● **WHAT NEEDS TO BE DONE**
Among the records below, find the lines with the word "along" and copy them.

Saved data entries
========================================================================
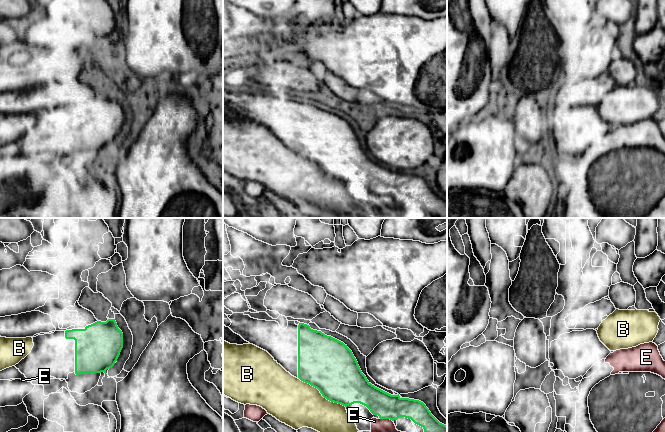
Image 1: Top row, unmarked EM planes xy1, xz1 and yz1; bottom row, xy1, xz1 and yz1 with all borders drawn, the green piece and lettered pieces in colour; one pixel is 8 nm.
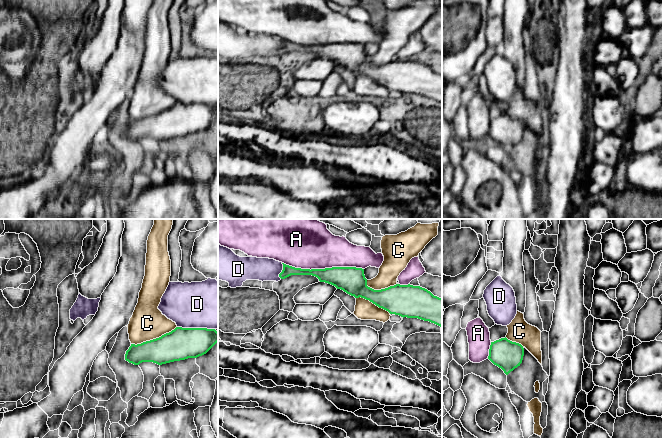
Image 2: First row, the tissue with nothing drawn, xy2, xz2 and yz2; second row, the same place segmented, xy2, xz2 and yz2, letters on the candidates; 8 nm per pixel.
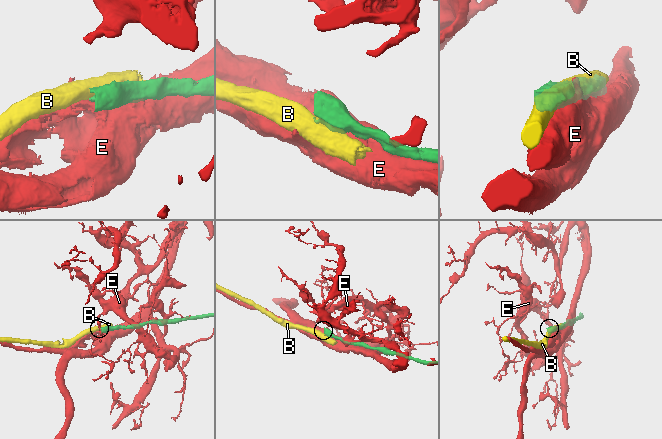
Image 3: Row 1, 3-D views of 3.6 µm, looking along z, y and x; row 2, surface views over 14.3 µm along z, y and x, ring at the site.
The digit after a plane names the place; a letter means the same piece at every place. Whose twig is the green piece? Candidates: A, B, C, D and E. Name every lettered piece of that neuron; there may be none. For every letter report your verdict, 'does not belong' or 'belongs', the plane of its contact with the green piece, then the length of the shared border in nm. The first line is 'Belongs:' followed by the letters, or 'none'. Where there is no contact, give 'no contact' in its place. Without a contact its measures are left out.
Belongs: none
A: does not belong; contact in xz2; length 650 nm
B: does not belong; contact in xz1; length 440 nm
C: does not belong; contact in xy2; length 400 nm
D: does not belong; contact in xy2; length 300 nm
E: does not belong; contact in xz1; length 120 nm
========================================================================
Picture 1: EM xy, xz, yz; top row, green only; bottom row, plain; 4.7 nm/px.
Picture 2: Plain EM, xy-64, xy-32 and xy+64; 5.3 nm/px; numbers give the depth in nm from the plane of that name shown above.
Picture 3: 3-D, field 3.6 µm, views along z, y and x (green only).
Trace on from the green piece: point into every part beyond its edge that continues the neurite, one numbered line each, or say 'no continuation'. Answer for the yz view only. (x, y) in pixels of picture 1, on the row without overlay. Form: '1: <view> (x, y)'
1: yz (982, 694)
========================================================================
● **SOLUTION FOR THIS PROBLEM**
Image 3: Row 1, 3-D views of 3.6 µm, looking along z, y and x; row 2, surface views over 14.3 µm along z, y and x, ring at the site.
Picture 3: 3-D, field 3.6 µm, views along z, y and x (green only).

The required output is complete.